Generally speaking, REW measurements for room correction are taken acoustically, and other than performing the sound card calibration, the electronic connections to AVR, to power amp (if separate), and to speaker are assumed to already be in place as they would be for normal system use, with no measurements taken at those points.

There is no reason that measurements cannot be taken at the amplifier output, just very little to be gained there compared to what is going on in the acoustical realm.

REW use for speaker designers/builders, with series R for measuring speaker impedance, is covered in the REW help files and in threads in our DIY Speakers and DIY Subwoofers forums.


----------



## sawyer (Feb 10, 2013)

Yes, there are large, safely, and easily obtained changes and gains to be made in the accoustical domain.

Since the soundcard or whatever capture device is used needs a specific voltage level input and the power is variable it involves obtaining/building a power amp load box which contains high power non inductive resistors. This needs to drop the voltage and it needs to do so without creating noise 

From a little googling, i see a suggestion that the power amp load box is connected across input speaker terminals with an additional parallel high-resistance voltage divider. The output to REW is taken across one leg of the divider.

I will have to check how the DIY speaker folks in another forum here approach the problem.


----------



## AudiocRaver (Jun 6, 2012)

If you decide to measure your amplifier output, use a voltage divider with values of 100Kohm and 1KOhm (both 1/4W), giving an output of 1/100th the speaker signal level to go into your sound card. With a 200W power amp into 8 ohms, you can have voltages of close to 60V pk at the amplifier output. With those divider values you would have 0.6Vpk into your sound card, assuming a line-level input.
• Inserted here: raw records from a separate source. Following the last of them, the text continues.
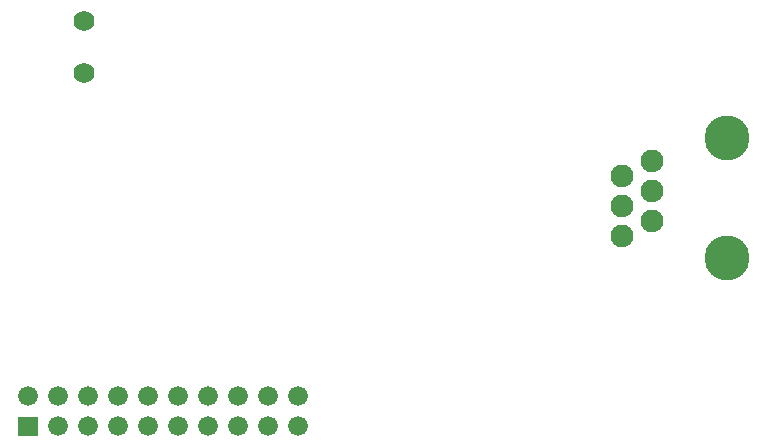
<source format=gbr>
G04 start of page 7 for group -4062 idx -4062 *
G04 Title: (unknown), soldermask *
G04 Creator: pcb 20140316 *
G04 CreationDate: Mon 17 Feb 2020 04:19:00 AM GMT UTC *
G04 For: railfan *
G04 Format: Gerber/RS-274X *
G04 PCB-Dimensions (mil): 2500.00 1600.00 *
G04 PCB-Coordinate-Origin: lower left *
%MOIN*%
%FSLAX25Y25*%
%LNBOTTOMMASK*%
%ADD73C,0.1500*%
%ADD72C,0.0760*%
%ADD71C,0.0693*%
%ADD70C,0.0660*%
%ADD69C,0.0001*%
G54D69*G36*
X2200Y8800D02*Y2200D01*
X8800D01*
Y8800D01*
X2200D01*
G37*
G54D70*X15500Y5500D03*
X25500D03*
X5500Y15500D03*
X15500D03*
X25500D03*
G54D71*X24122Y140661D03*
Y123339D03*
G54D70*X35500Y5500D03*
X45500D03*
X55500D03*
X65500D03*
X75500D03*
X85500D03*
Y15500D03*
X95500Y5500D03*
Y15500D03*
X35500D03*
X45500D03*
X55500D03*
X65500D03*
X75500D03*
G54D72*X203500Y69000D03*
X213500Y74000D03*
X203500Y79000D03*
X213500Y84000D03*
X203500Y89000D03*
X213500Y94000D03*
G54D73*X238500Y61500D03*
Y101500D03*
M02*

</source>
I am a little surprised that you would be willing to go to the trouble for such measurements, did not mean to discourage it, just was not sure you were serious about doing them. While informative, they are beyond the scope of interest for most experimenters.
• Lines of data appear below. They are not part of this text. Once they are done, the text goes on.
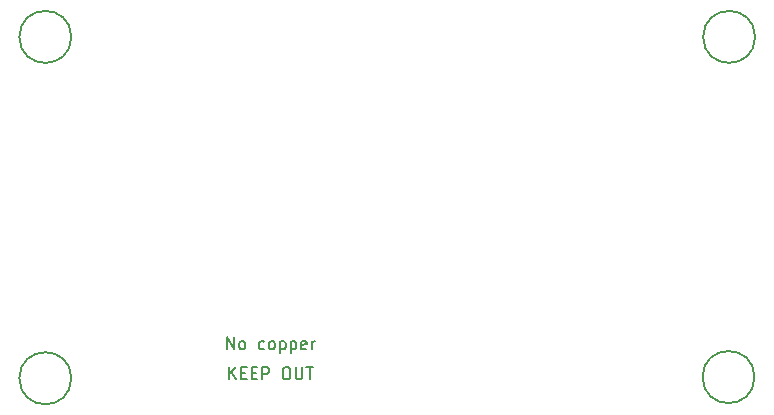
<source format=gbr>
%TF.GenerationSoftware,KiCad,Pcbnew,8.0.8*%
%TF.CreationDate,2026-01-01T17:30:43-08:00*%
%TF.ProjectId,navien,6e617669-656e-42e6-9b69-6361645f7063,rev?*%
%TF.SameCoordinates,Original*%
%TF.FileFunction,Other,Comment*%
%FSLAX46Y46*%
G04 Gerber Fmt 4.6, Leading zero omitted, Abs format (unit mm)*
G04 Created by KiCad (PCBNEW 8.0.8) date 2026-01-01 17:30:43*
%MOMM*%
%LPD*%
G01*
G04 APERTURE LIST*
%ADD10C,0.150000*%
G04 APERTURE END LIST*
D10*
X18571009Y3846781D02*
X18571009Y4846781D01*
X19142437Y3846781D02*
X18713866Y4418210D01*
X19142437Y4846781D02*
X18571009Y4275353D01*
X19571009Y4370591D02*
X19904342Y4370591D01*
X20047199Y3846781D02*
X19571009Y3846781D01*
X19571009Y3846781D02*
X19571009Y4846781D01*
X19571009Y4846781D02*
X20047199Y4846781D01*
X20475771Y4370591D02*
X20809104Y4370591D01*
X20951961Y3846781D02*
X20475771Y3846781D01*
X20475771Y3846781D02*
X20475771Y4846781D01*
X20475771Y4846781D02*
X20951961Y4846781D01*
X21380533Y3846781D02*
X21380533Y4846781D01*
X21380533Y4846781D02*
X21761485Y4846781D01*
X21761485Y4846781D02*
X21856723Y4799162D01*
X21856723Y4799162D02*
X21904342Y4751543D01*
X21904342Y4751543D02*
X21951961Y4656305D01*
X21951961Y4656305D02*
X21951961Y4513448D01*
X21951961Y4513448D02*
X21904342Y4418210D01*
X21904342Y4418210D02*
X21856723Y4370591D01*
X21856723Y4370591D02*
X21761485Y4322972D01*
X21761485Y4322972D02*
X21380533Y4322972D01*
X23332914Y4846781D02*
X23523390Y4846781D01*
X23523390Y4846781D02*
X23618628Y4799162D01*
X23618628Y4799162D02*
X23713866Y4703924D01*
X23713866Y4703924D02*
X23761485Y4513448D01*
X23761485Y4513448D02*
X23761485Y4180115D01*
X23761485Y4180115D02*
X23713866Y3989639D01*
X23713866Y3989639D02*
X23618628Y3894400D01*
X23618628Y3894400D02*
X23523390Y3846781D01*
X23523390Y3846781D02*
X23332914Y3846781D01*
X23332914Y3846781D02*
X23237676Y3894400D01*
X23237676Y3894400D02*
X23142438Y3989639D01*
X23142438Y3989639D02*
X23094819Y4180115D01*
X23094819Y4180115D02*
X23094819Y4513448D01*
X23094819Y4513448D02*
X23142438Y4703924D01*
X23142438Y4703924D02*
X23237676Y4799162D01*
X23237676Y4799162D02*
X23332914Y4846781D01*
X24190057Y4846781D02*
X24190057Y4037258D01*
X24190057Y4037258D02*
X24237676Y3942020D01*
X24237676Y3942020D02*
X24285295Y3894400D01*
X24285295Y3894400D02*
X24380533Y3846781D01*
X24380533Y3846781D02*
X24571009Y3846781D01*
X24571009Y3846781D02*
X24666247Y3894400D01*
X24666247Y3894400D02*
X24713866Y3942020D01*
X24713866Y3942020D02*
X24761485Y4037258D01*
X24761485Y4037258D02*
X24761485Y4846781D01*
X25094819Y4846781D02*
X25666247Y4846781D01*
X25380533Y3846781D02*
X25380533Y4846781D01*
X18404342Y6386781D02*
X18404342Y7386781D01*
X18404342Y7386781D02*
X18975770Y6386781D01*
X18975770Y6386781D02*
X18975770Y7386781D01*
X19594818Y6386781D02*
X19499580Y6434400D01*
X19499580Y6434400D02*
X19451961Y6482020D01*
X19451961Y6482020D02*
X19404342Y6577258D01*
X19404342Y6577258D02*
X19404342Y6862972D01*
X19404342Y6862972D02*
X19451961Y6958210D01*
X19451961Y6958210D02*
X19499580Y7005829D01*
X19499580Y7005829D02*
X19594818Y7053448D01*
X19594818Y7053448D02*
X19737675Y7053448D01*
X19737675Y7053448D02*
X19832913Y7005829D01*
X19832913Y7005829D02*
X19880532Y6958210D01*
X19880532Y6958210D02*
X19928151Y6862972D01*
X19928151Y6862972D02*
X19928151Y6577258D01*
X19928151Y6577258D02*
X19880532Y6482020D01*
X19880532Y6482020D02*
X19832913Y6434400D01*
X19832913Y6434400D02*
X19737675Y6386781D01*
X19737675Y6386781D02*
X19594818Y6386781D01*
X21547199Y6434400D02*
X21451961Y6386781D01*
X21451961Y6386781D02*
X21261485Y6386781D01*
X21261485Y6386781D02*
X21166247Y6434400D01*
X21166247Y6434400D02*
X21118628Y6482020D01*
X21118628Y6482020D02*
X21071009Y6577258D01*
X21071009Y6577258D02*
X21071009Y6862972D01*
X21071009Y6862972D02*
X21118628Y6958210D01*
X21118628Y6958210D02*
X21166247Y7005829D01*
X21166247Y7005829D02*
X21261485Y7053448D01*
X21261485Y7053448D02*
X21451961Y7053448D01*
X21451961Y7053448D02*
X21547199Y7005829D01*
X22118628Y6386781D02*
X22023390Y6434400D01*
X22023390Y6434400D02*
X21975771Y6482020D01*
X21975771Y6482020D02*
X21928152Y6577258D01*
X21928152Y6577258D02*
X21928152Y6862972D01*
X21928152Y6862972D02*
X21975771Y6958210D01*
X21975771Y6958210D02*
X22023390Y7005829D01*
X22023390Y7005829D02*
X22118628Y7053448D01*
X22118628Y7053448D02*
X22261485Y7053448D01*
X22261485Y7053448D02*
X22356723Y7005829D01*
X22356723Y7005829D02*
X22404342Y6958210D01*
X22404342Y6958210D02*
X22451961Y6862972D01*
X22451961Y6862972D02*
X22451961Y6577258D01*
X22451961Y6577258D02*
X22404342Y6482020D01*
X22404342Y6482020D02*
X22356723Y6434400D01*
X22356723Y6434400D02*
X22261485Y6386781D01*
X22261485Y6386781D02*
X22118628Y6386781D01*
X22880533Y7053448D02*
X22880533Y6053448D01*
X22880533Y7005829D02*
X22975771Y7053448D01*
X22975771Y7053448D02*
X23166247Y7053448D01*
X23166247Y7053448D02*
X23261485Y7005829D01*
X23261485Y7005829D02*
X23309104Y6958210D01*
X23309104Y6958210D02*
X23356723Y6862972D01*
X23356723Y6862972D02*
X23356723Y6577258D01*
X23356723Y6577258D02*
X23309104Y6482020D01*
X23309104Y6482020D02*
X23261485Y6434400D01*
X23261485Y6434400D02*
X23166247Y6386781D01*
X23166247Y6386781D02*
X22975771Y6386781D01*
X22975771Y6386781D02*
X22880533Y6434400D01*
X23785295Y7053448D02*
X23785295Y6053448D01*
X23785295Y7005829D02*
X23880533Y7053448D01*
X23880533Y7053448D02*
X24071009Y7053448D01*
X24071009Y7053448D02*
X24166247Y7005829D01*
X24166247Y7005829D02*
X24213866Y6958210D01*
X24213866Y6958210D02*
X24261485Y6862972D01*
X24261485Y6862972D02*
X24261485Y6577258D01*
X24261485Y6577258D02*
X24213866Y6482020D01*
X24213866Y6482020D02*
X24166247Y6434400D01*
X24166247Y6434400D02*
X24071009Y6386781D01*
X24071009Y6386781D02*
X23880533Y6386781D01*
X23880533Y6386781D02*
X23785295Y6434400D01*
X25071009Y6434400D02*
X24975771Y6386781D01*
X24975771Y6386781D02*
X24785295Y6386781D01*
X24785295Y6386781D02*
X24690057Y6434400D01*
X24690057Y6434400D02*
X24642438Y6529639D01*
X24642438Y6529639D02*
X24642438Y6910591D01*
X24642438Y6910591D02*
X24690057Y7005829D01*
X24690057Y7005829D02*
X24785295Y7053448D01*
X24785295Y7053448D02*
X24975771Y7053448D01*
X24975771Y7053448D02*
X25071009Y7005829D01*
X25071009Y7005829D02*
X25118628Y6910591D01*
X25118628Y6910591D02*
X25118628Y6815353D01*
X25118628Y6815353D02*
X24642438Y6720115D01*
X25547200Y6386781D02*
X25547200Y7053448D01*
X25547200Y6862972D02*
X25594819Y6958210D01*
X25594819Y6958210D02*
X25642438Y7005829D01*
X25642438Y7005829D02*
X25737676Y7053448D01*
X25737676Y7053448D02*
X25832914Y7053448D01*
%TO.C,REF3*%
X63050000Y4031600D02*
G75*
G02*
X58650000Y4031600I-2200000J0D01*
G01*
X58650000Y4031600D02*
G75*
G02*
X63050000Y4031600I2200000J0D01*
G01*
%TO.C,REF1*%
X5203148Y32831600D02*
G75*
G02*
X803148Y32831600I-2200000J0D01*
G01*
X803148Y32831600D02*
G75*
G02*
X5203148Y32831600I2200000J0D01*
G01*
%TO.C,REF4*%
X5203148Y3931600D02*
G75*
G02*
X803148Y3931600I-2200000J0D01*
G01*
X803148Y3931600D02*
G75*
G02*
X5203148Y3931600I2200000J0D01*
G01*
%TO.C,REF2*%
X63100000Y32831600D02*
G75*
G02*
X58700000Y32831600I-2200000J0D01*
G01*
X58700000Y32831600D02*
G75*
G02*
X63100000Y32831600I2200000J0D01*
G01*
%TD*%
M02*

</source>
A very informative test would be measuring frequency response (or distortion) of the amplifier output voltage loaded by the actual speakers. Members have posted comparative frequency response curves of a speaker's output driven by different amplifiers, showing that they can be different. No one that I have seen has performed that test showing the amplifier's output voltage as loaded by different speakers - it should be easier to see variations at that measurement point. If you try it, it would be great to have you post your results.


----------